Wildlife in the Pineywoods
Wildlife is plentiful in the Pineywoods!
Woodpeckers live in family groups. Pecking the entrance to their nest allows sticky tree sap or “resin” to ooze out and provide protection for the nest from snakes and other predators. Males use their beaks to make tapping sounds on wood and metal to attract mates. Woodpeckers eat insects, nuts, fruits, and berries.
Cottonmouths, which are also called water moccasins, are snakes that like watery places along river and lake shorelines and swampy areas. They eat frogs, fish, other small animals, and even other cottonmouths! Cottonmouths are one of the few venomous snakes we have in Texas. Even baby cottonmouths are venomous when born! The inside of its mouth is white like cotton, giving this snake its name. They have scaly dark, grayish brown skin. Older cottonmouths may be entirely black.
Eastern cottontail rabbits are common in the woods of East Texas. These rabbits have shorter ears and are smaller than their cousin, the jackrabbit, which is actually not a rabbit at all—it is a hare. Baby rabbits are born helpless, blind, and without fur. Baby hares are born furry, with open eyes, and able to run. The cottontail rabbit has white fur on the underside of its tail, which looks like a ball of cotton. These rabbits live in tall grass, inside thick brush piles or in holes or dens abandoned by other animals. Rabbits eat plants for food. Their front teeth never stop growing, so they must gnaw on wood to keep them from getting too long. Rabbits are a prey species, meaning they are food for other animals. Rabbits are hunted by many predators, include coyotes, owls, and bobcats and people. Rabbits have several traits to help them as prey. Rabbits give birth often and to large litters. Rabbits can hop away from an enemy at 18 miles an hour, zigzagging back and forth to confuse their pursuers. They have a keen sense of hearing and smell.

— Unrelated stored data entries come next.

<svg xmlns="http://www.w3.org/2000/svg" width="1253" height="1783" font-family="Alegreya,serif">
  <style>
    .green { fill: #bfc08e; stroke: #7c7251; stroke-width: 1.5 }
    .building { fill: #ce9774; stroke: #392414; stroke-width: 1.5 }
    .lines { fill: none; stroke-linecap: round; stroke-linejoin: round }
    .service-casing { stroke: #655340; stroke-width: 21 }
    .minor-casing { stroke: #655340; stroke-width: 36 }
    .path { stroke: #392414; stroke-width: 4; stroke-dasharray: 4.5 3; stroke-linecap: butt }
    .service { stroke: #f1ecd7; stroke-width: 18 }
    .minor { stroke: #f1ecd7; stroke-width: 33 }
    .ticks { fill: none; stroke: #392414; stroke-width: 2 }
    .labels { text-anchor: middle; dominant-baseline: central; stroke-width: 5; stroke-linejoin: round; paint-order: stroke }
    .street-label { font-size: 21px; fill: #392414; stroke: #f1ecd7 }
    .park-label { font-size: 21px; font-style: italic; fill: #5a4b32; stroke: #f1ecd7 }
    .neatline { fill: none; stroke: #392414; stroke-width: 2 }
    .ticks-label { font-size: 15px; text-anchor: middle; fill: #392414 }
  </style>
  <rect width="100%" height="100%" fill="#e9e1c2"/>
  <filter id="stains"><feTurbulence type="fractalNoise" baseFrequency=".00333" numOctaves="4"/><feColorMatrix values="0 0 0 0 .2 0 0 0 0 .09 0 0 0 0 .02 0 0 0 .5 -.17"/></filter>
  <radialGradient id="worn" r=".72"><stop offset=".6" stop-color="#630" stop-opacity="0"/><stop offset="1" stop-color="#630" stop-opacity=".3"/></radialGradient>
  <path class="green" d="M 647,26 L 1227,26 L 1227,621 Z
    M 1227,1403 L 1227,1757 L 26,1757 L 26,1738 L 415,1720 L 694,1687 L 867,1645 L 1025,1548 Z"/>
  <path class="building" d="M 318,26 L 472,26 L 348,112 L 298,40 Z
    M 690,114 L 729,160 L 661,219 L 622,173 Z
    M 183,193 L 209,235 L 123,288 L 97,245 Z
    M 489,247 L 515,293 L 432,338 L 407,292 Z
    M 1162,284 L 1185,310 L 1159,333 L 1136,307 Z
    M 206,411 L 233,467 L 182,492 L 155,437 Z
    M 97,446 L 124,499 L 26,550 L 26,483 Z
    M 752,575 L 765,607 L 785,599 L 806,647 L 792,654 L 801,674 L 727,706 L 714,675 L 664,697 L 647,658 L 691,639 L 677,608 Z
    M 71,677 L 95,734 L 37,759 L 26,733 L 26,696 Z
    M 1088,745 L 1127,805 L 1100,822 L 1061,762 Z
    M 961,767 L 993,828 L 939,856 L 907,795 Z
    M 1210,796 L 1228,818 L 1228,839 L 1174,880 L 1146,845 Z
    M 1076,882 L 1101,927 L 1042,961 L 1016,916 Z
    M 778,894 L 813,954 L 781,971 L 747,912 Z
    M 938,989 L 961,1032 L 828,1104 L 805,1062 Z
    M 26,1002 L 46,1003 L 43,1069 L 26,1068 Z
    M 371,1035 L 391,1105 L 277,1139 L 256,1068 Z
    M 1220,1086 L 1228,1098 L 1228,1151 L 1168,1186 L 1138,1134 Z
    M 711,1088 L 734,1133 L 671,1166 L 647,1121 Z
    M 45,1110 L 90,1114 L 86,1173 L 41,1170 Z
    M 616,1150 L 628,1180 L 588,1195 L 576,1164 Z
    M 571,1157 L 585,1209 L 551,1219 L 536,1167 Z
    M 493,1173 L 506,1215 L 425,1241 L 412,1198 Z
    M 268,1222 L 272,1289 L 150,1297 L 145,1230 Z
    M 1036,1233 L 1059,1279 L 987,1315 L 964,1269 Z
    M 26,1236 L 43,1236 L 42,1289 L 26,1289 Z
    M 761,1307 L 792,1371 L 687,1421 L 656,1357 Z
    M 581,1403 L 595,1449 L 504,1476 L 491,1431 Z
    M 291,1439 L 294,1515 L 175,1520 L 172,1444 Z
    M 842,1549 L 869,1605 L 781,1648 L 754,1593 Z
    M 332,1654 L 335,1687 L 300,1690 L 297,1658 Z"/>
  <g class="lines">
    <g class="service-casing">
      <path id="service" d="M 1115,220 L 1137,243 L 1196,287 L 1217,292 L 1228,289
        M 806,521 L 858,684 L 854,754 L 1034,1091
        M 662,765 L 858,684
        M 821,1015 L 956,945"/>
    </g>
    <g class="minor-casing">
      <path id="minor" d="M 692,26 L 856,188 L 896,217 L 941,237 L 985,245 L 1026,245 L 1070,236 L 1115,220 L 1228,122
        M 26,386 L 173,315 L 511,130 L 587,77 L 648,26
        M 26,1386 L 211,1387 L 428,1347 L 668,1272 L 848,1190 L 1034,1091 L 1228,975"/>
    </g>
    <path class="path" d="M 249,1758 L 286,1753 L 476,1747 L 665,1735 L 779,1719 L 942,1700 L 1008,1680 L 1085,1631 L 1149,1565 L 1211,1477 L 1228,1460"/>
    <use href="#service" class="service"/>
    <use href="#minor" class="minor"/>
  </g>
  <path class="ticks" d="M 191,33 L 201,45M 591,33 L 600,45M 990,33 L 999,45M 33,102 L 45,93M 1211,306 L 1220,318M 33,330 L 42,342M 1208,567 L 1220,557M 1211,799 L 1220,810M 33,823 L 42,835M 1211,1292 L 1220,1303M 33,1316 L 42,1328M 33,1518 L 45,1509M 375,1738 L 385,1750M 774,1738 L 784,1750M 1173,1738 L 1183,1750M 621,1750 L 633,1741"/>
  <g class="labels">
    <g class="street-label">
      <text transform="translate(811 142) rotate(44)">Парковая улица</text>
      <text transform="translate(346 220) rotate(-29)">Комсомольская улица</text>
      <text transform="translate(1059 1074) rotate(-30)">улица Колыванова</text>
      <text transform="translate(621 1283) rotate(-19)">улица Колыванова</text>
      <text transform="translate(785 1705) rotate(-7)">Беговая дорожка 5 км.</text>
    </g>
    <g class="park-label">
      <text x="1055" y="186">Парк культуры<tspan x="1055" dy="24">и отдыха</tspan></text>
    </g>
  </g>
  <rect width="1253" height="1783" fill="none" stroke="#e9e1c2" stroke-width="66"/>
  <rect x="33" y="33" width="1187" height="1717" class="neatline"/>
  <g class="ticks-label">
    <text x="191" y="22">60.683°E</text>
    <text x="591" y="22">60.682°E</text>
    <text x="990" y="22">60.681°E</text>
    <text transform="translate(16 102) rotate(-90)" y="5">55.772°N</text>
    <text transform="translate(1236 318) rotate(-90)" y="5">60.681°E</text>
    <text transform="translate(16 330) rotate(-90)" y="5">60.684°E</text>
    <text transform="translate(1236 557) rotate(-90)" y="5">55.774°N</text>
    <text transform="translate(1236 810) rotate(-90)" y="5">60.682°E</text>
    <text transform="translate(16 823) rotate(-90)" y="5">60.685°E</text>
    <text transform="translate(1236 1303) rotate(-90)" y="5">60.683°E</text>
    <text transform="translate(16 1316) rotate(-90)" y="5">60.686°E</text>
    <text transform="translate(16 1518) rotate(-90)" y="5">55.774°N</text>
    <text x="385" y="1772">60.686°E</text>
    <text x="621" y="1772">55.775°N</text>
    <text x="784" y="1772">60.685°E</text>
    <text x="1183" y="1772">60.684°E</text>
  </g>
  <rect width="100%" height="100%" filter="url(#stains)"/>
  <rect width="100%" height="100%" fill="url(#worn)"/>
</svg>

Squirrels have chisel-like front teeth to help them gnaw. The squirrels of the Pineywoods are busy animals with long, bushy tails just like other tree squirrels around the world. They eat berries, fruits, acorns, mushrooms, and seeds. Squirrels live in a den in a hollow tree trunk or a sturdy nest on a tree branch. In winter, several squirrels may live in one den. These creatures scurry around on the ground or in treetops, hopping from branch to branch in woodland areas. Their tails help them keep balanced.
Did you know that Texas has an animal related to the kangaroo? It's the opossum! The common female opossum gives birth to babies the size of a kidney bean and carries them around in her pouch until they are fully developed like a female kangaroo carries her baby. Opossums can grow to be as big as a house cat. They can hang upside down by their tails. Hunting only at night, they eat animals and plants. To avoid danger, these creatures lie still and appear to be dead. We say a person is “playing possum” when faking an injury or playing like they are dead.
The most common pine tree is the loblolly pine. All pines are evergreen trees with needlelike leaves and cones. Since they bear cones they are also called “conifers.” The cones allow the trees to reproduce. There are male and female cones. The male cones are generally smaller and produce pollen that is carried away by the wind. The female cones are larger and have eggs cells attached to their woody scales. The needles of the loblolly pine always grow in bunches of three. Other types of pines have needles that grow in bunches of two, five, or more. The loblolly can grow over 100 feet tall. It is a fast-growing tree and is used for timber.